Because abuse of the bail system was a legitimate concern, the system was further codified and reformed in the Magna Carta, which accordingly took into account three criteria we still use today: whether the offense merited consideration of bail, the likelihood of conviction and the defendant’s criminal history.
Heinous crimes and inveterate offenders were, and often remain, ineligible for bail for good reason. If you are a threat to the public, likely to be convicted or simply a repeat criminal, you are less likely to stay and face your peers (or a judge) if you can avoid it.
These sensible reasons seem to matter not to Frosh who, alongside the Open Society Foundation and a veritable who’s-who of “social-justice” types, is clamoring for Maryland to eliminate cash bail because it hurts the poor.
On the contrary, cash bail is the great equalizer. Maryland’s court commissioners (who set bail) already take into consideration the severity of the crime and the defendant’s history and ability to pay and other relevant circumstances.
If a defendant has no means to pay, he or she is likely to have little else to stay for, either. Property (which can be used to seek bail bonds from third-party lenders) is an incentive for the accused to stay as much as cold, hard cash being bonded over to the state as security against a defendant skipping town.
Social connections and willingness to potentially sacrifice a loved one’s home are steep but fair incentives to the defendant to not hurt others further by becoming a fugitive. That also functions to keep offenders on the straight and narrow while out on bail because the lender of last resort (family) has a strong incentive to keep a close watch on the accused to ensure they keep their house, car or life savings intact.
Furthermore, the alternatives to cash bail are to hold people throughout trial (often months and years, depending on the case’s tortuous path) or to release them on their own recognizance — in other words: We trust you if you pinkie swear to show up for trial and likely punishment.

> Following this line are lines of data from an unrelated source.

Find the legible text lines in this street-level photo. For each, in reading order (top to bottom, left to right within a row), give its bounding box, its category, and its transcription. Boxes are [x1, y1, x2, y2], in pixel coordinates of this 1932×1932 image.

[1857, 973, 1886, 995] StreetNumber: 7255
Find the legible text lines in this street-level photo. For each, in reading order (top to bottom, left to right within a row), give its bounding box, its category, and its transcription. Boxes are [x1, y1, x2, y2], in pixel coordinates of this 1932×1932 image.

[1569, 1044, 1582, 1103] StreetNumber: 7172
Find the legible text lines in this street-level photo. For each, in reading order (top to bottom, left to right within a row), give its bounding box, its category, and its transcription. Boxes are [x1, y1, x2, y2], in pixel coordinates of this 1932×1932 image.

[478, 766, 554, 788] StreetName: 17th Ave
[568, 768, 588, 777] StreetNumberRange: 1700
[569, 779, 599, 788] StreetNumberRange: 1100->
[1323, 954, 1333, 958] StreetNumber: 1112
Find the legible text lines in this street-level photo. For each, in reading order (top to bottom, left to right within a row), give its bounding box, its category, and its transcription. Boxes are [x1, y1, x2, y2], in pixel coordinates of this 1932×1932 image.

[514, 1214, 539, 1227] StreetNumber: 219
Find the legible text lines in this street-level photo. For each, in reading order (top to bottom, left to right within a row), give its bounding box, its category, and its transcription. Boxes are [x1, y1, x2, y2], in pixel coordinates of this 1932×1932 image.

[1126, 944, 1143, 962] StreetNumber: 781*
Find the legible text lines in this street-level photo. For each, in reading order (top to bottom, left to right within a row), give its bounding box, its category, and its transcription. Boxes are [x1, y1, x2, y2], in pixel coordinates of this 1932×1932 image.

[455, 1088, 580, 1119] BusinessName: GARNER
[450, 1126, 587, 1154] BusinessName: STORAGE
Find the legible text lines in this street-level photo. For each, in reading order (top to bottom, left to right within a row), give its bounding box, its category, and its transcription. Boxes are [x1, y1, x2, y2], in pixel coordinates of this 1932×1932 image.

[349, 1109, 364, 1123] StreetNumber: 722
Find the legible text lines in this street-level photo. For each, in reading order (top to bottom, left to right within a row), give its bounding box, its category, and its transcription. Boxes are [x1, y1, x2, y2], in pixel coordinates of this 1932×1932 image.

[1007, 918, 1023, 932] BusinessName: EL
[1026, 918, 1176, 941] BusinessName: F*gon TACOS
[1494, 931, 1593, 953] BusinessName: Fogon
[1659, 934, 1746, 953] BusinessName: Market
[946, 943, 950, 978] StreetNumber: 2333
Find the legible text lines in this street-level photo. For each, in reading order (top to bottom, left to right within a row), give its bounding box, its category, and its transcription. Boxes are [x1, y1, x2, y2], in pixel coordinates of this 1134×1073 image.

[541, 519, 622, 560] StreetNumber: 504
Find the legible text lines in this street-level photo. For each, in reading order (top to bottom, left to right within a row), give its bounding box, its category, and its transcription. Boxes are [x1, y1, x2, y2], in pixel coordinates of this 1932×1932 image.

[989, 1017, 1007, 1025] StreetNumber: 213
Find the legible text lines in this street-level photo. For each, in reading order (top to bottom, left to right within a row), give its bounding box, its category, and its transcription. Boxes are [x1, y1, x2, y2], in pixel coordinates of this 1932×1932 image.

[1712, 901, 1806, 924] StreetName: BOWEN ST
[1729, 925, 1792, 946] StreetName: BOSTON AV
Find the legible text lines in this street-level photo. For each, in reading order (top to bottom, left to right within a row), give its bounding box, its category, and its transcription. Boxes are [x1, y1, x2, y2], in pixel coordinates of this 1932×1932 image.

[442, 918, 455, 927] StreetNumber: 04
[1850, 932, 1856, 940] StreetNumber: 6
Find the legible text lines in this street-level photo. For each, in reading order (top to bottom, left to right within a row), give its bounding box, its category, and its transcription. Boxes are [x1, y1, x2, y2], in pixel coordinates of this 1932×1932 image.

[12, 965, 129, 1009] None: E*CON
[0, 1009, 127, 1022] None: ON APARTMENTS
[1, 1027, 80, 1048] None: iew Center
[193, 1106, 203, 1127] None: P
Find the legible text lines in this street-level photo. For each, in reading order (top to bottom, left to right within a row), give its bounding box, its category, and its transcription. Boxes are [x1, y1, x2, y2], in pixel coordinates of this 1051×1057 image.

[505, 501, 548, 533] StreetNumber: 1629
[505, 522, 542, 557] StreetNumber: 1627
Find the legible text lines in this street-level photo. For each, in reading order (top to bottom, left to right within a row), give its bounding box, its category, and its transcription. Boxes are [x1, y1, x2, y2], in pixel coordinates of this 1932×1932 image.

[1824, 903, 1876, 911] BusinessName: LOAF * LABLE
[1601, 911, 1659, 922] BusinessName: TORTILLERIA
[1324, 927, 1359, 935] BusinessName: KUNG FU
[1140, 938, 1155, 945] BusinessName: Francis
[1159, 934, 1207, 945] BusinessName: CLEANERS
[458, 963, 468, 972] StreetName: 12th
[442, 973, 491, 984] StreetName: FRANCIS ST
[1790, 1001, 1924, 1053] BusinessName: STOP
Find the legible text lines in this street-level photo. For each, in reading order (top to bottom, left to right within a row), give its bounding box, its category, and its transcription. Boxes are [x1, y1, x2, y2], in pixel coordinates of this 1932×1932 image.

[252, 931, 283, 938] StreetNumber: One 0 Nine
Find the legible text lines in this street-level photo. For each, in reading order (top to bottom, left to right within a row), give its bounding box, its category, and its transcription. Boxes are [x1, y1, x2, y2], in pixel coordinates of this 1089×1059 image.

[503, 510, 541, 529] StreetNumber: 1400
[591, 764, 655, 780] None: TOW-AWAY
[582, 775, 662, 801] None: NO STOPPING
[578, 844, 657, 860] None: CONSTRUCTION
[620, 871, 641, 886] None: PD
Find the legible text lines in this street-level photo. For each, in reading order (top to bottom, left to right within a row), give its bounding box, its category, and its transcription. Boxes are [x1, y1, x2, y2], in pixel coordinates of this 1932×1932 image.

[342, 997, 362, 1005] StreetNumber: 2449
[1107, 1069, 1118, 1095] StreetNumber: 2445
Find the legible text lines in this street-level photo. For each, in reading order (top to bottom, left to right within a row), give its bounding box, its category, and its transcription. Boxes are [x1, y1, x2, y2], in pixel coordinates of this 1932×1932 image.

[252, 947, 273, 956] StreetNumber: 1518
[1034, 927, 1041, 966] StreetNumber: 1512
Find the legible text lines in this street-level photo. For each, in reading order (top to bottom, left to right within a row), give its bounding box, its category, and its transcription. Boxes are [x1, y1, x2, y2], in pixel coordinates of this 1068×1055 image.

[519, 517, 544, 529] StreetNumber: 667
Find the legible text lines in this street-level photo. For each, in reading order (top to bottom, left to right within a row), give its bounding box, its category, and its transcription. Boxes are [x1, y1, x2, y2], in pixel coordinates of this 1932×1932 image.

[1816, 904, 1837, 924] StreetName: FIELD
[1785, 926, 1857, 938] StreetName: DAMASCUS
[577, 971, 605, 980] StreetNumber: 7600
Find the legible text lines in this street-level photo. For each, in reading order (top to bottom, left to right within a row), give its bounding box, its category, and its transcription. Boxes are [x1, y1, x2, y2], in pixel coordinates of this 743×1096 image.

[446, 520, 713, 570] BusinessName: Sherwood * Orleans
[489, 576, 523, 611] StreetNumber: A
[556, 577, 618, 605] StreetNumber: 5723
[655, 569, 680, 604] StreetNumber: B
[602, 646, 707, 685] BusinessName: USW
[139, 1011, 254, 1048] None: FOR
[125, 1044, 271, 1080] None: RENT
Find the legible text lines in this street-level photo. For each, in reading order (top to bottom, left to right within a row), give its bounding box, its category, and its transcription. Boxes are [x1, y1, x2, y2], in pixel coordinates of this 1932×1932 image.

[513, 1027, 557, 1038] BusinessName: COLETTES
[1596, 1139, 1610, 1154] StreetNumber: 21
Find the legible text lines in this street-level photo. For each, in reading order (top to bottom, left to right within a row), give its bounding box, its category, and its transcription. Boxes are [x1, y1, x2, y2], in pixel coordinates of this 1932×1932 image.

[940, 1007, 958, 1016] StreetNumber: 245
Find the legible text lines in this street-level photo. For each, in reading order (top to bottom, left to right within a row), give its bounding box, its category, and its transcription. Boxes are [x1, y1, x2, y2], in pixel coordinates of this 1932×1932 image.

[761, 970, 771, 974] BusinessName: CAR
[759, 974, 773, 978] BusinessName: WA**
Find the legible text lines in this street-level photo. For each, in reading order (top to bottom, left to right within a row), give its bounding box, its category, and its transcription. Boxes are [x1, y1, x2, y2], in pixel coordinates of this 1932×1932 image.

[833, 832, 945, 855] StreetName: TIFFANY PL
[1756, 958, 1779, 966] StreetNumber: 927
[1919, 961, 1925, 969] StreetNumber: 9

One analysis found that in Denver, 66 percent of accused heroin dealers failed to show up for their court dates when simply released without having to post bond.
The law already affords defendants the right to appeal an excessive bail amount and judges to determine the efficacy of ensuring a trial appearance.
The “alternatives” being proposed to money bail are foolish at best. An “individualized assessment” is already done by the sitting magistrate. These reforms would only give judges two bad options: release an offender who flees or hold unjustly the innocent in conditions that the social-justice do-gooders rightly deplore.
Now, there is already evidence Frosh and his kindred spirits are dangerously intimidating arraignment courts into releasing risky offenders onto the streets because they cannot jail them.
As the British statesman Lord Falkland observed, “When it is not necessary to change, it is necessary not to change.”
Minor reforms to cash bail may be necessary to improve public safety and trial appearance rates, but eliminating a tried-and-true practice is foolhardy and dangerous.
The writer is a visiting fellow at the Maryland Public Policy Institute.